The move is understandable from the government’s perspective (protests look bad), but also counter-intuitive in another. The Commonwealth has been increasingly seeking to re-brand itself as an organisation focused on human rights and promoting democratic values (hence the controversy over Sri Lanka hosting it in the first place), which hardly matches the banning or protest and public gathering, which many would see as a fundamental right.
4. Road closures
You cannot fail to have noticed that changes are being made to the road system across the capital, with closures widespread and new one-way systems being implemented in, for example, the Fort and Pettah areas. Whilst some of these may be good ideas and help to alleviate traffic black spots, it does make you wonder why it took the arrival of the Commonwealth party to expedite such developments.

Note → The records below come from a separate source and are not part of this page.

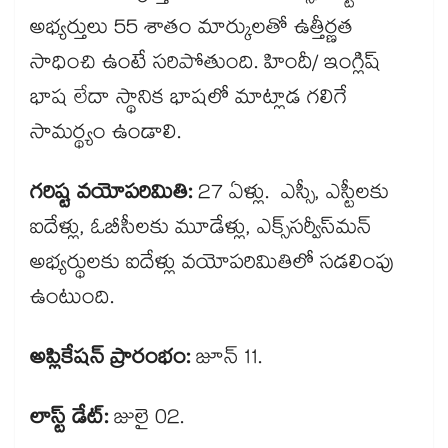
అభ్యర్తులు 55 శాతం మార్కులతో ఉత్తీర్ణత
సాధించి ఉంటే సరిపోతుంది. హిందీ/ ఇంగ్లిష్
భాష లేదా స్థానిక భాషలో మాట్లాడ గలిగే
సామర్థ్యం ఉండాలి.
గరిష్ట వయోపరిమితి:
27 ఏళ్లు. ఎస్సీ, ఎస్టీలకు
ఐదేళ్లు, ఓబీసీలకు మూడేళ్లు, ఎక్స్​సర్వీస్​మన్
అభ్యర్థులకు ఐదేళ్లు వయోపరిమితిలో సడలింపు
ఉంటుంది.
అప్లికేషన్ ప్రారంభం:
జూన్ 11.
లాస్ట్ డేట్:
జులై 02.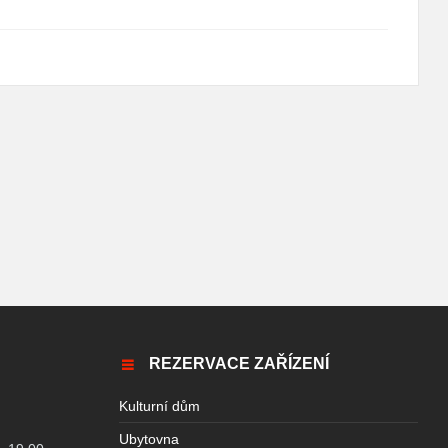
REZERVACE ZAŘÍZENÍ
Kulturní dům
Ubytovna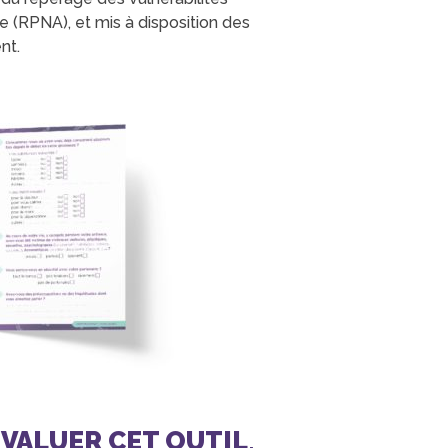
 (RPNA), et mis à disposition des
ent.
ÉVALUER CET OUTIL
,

Various roads will also be closed during the meeting itself to facilitate delegates movements and to help security efforts. In other words, expect traffic chaos everywhere else.

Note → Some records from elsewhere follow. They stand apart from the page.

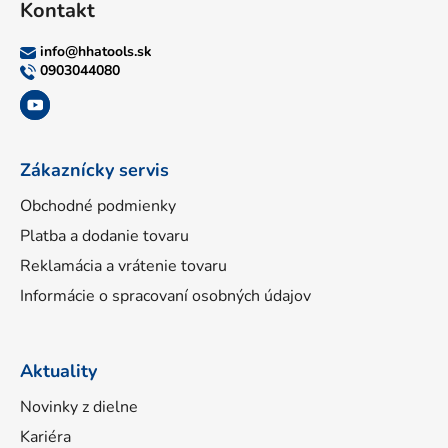
Kontakt
p
ä
info
@
hhatools.sk
t
0903044080
i
e
Zákaznícky servis
Obchodné podmienky
Platba a dodanie tovaru
Reklamácia a vrátenie tovaru
Informácie o spracovaní osobných údajov
Aktuality
Novinky z dielne
Kariéra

5. Building a mini-zoo in Battaramulla
In one of the more bizarre moves, the Botanical Gardens and Public Recreation Ministry is spending Rs.10m on a mini-zoo in Battaramulla to coincide with CHOGM. The development will also include a model village to show off traditional Sri Lankan culture, a cultural centre and a Laksala. It will remain open to the public after CHOGM.
6. 31 schools closed for the duration
31 schools across the capital will be closed for the duration of the CHOGM so that they can be used as security centres. To make up for the lost time, schools have been adding extra hours to the school day for the last few weeks, leading to extra traffic and some chaos in the education system. Not to mention the effect it will have on parents who have to find something to do with their children from the 6th to the 19th November.

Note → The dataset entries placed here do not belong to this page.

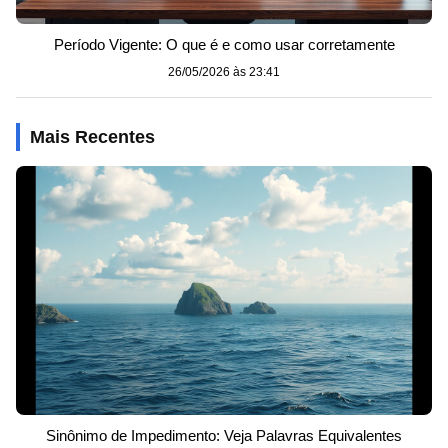
Período Vigente: O que é e como usar corretamente
26/05/2026 às 23:41
Mais Recentes
Sinônimo de Impedimento: Veja Palavras Equivalentes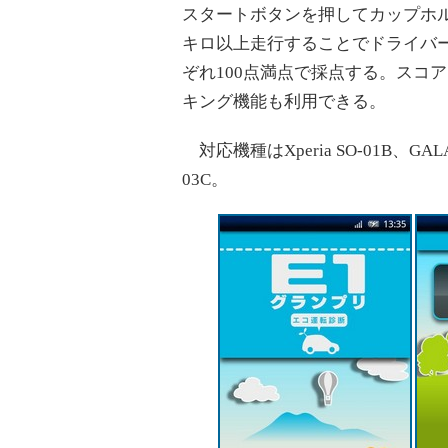
スタートボタンを押してカップホルダ
キロ以上走行することでドライバ
ぞれ100点満点で採点する。スコ
キング機能も利用できる。
対応機種はXperia SO-01B、GALAXY
03C。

7. CHOGM to be a public holiday
November 15th is likely to be declared a public holiday to mark the occasion of the meeting, although it is not really clear why. The main heads of government meeting of the summit will take place at the Nelum Pokuna theatre on that day, so perhaps the idea is to keep as many people off the roads as possible, or perhaps just keep them happy.
Other more bizarre pronouncements include Atomic Energy Minister Patali Champika Ranawaka telling parliament that all CHOGM delegates will be safe from nuclear radiation attacks designed to give them cancer whilst in the country. Those visiting will presumably also be relieved to know that Sri Lanka has promised not to deploy any weapons in space.
There will undoubtedly be more initiatives and announcements in the next few weeks as CHOGM draws closer. Some will bring welcome changes and developments, others will just cause disruption and inconvenience for the public in the name of protecting the Commonwealth visitors and Sri Lanka’s image.
But it’s all for the greater good, obviously, and if you wanted to complain you can’t – well not too loudly anyway, because protests have been banned.